=== Data records ===

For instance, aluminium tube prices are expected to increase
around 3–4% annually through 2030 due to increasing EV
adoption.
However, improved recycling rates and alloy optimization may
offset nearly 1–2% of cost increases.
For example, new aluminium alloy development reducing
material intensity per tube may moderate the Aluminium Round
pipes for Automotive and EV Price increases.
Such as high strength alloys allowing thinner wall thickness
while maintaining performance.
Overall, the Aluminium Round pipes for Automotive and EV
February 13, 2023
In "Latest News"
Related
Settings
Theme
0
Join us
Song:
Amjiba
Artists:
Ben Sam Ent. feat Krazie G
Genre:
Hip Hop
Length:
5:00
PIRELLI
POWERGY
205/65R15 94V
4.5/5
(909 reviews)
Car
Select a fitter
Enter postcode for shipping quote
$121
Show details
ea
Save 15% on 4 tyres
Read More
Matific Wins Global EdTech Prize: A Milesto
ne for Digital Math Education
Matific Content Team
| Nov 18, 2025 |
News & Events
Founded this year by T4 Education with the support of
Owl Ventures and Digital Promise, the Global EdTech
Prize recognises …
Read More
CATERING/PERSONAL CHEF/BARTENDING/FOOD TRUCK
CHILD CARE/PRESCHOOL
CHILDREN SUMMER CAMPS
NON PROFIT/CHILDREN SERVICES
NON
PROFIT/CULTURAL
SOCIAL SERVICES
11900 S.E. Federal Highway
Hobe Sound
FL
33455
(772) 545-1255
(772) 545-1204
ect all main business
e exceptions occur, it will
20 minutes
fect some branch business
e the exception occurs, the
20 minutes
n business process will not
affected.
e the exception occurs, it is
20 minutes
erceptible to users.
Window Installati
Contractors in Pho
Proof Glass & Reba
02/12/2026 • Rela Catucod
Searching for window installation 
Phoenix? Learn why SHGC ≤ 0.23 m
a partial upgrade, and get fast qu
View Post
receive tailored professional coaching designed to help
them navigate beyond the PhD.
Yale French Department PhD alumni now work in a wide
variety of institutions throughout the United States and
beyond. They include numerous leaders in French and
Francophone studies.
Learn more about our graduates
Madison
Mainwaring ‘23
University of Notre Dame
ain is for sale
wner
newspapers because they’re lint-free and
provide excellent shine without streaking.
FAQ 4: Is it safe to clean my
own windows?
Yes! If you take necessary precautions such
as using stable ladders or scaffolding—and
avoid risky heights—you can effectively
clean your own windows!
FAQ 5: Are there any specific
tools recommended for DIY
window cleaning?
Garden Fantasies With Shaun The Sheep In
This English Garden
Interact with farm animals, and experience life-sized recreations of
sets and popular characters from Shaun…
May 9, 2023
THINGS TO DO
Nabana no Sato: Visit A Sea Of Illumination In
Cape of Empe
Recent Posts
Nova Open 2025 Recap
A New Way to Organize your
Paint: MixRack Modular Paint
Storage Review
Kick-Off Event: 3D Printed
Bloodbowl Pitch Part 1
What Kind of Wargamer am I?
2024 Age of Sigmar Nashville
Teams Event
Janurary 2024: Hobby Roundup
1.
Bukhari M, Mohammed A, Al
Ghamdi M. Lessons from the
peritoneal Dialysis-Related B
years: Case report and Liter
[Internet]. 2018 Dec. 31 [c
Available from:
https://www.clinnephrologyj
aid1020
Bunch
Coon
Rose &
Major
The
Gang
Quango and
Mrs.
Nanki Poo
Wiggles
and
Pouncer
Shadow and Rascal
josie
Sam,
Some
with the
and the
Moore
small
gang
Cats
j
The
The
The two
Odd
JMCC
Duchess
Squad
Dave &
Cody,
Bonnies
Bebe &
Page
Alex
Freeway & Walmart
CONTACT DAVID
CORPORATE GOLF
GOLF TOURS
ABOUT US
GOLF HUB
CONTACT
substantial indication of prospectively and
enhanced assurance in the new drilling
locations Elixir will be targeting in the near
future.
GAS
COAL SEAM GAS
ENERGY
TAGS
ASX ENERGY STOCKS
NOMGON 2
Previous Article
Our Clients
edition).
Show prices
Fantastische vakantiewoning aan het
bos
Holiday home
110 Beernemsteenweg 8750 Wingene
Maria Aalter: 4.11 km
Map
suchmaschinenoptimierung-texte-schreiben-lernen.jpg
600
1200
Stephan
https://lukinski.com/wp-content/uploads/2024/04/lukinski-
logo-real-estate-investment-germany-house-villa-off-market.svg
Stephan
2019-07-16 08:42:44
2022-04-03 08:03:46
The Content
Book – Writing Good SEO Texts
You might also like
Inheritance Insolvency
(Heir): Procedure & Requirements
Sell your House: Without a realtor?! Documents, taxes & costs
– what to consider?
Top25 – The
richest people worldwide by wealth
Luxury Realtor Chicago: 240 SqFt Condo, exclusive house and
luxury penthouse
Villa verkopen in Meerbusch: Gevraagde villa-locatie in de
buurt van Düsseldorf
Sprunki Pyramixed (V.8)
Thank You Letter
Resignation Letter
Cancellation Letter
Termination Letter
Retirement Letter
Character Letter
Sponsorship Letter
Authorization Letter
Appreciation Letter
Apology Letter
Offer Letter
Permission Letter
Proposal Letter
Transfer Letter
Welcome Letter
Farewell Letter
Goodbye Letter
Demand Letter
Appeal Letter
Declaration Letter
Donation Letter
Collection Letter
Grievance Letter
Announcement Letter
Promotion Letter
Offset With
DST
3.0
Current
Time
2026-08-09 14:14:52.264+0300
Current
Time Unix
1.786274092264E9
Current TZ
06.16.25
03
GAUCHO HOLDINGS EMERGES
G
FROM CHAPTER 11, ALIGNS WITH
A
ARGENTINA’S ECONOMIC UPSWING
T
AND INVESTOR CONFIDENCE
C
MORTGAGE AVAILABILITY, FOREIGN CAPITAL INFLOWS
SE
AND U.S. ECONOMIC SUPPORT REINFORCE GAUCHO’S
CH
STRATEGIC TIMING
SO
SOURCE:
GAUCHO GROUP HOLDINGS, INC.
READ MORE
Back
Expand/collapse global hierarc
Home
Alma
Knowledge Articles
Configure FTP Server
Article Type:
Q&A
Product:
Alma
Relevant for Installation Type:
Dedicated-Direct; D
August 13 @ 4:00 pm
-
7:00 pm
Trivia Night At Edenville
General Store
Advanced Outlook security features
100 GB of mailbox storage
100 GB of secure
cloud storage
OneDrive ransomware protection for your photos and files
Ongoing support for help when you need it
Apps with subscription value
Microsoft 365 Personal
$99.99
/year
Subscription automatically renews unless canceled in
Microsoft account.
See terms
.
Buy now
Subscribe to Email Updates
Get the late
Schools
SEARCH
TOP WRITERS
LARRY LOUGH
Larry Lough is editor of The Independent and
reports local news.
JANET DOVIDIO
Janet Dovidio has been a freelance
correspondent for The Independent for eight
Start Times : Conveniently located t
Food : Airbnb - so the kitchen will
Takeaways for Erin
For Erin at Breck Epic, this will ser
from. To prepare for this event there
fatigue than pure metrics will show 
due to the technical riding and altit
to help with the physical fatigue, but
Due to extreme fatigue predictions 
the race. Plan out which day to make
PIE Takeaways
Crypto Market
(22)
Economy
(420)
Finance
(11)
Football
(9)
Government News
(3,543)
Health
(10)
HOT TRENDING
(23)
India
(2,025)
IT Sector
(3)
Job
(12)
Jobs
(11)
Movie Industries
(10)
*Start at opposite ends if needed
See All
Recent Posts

===

Work to be completed – For each line of the data that includes the word "Independent", return a copy of it.

Solution to the problem –
Larry Lough is editor of The Independent and
correspondent for The Independent for eight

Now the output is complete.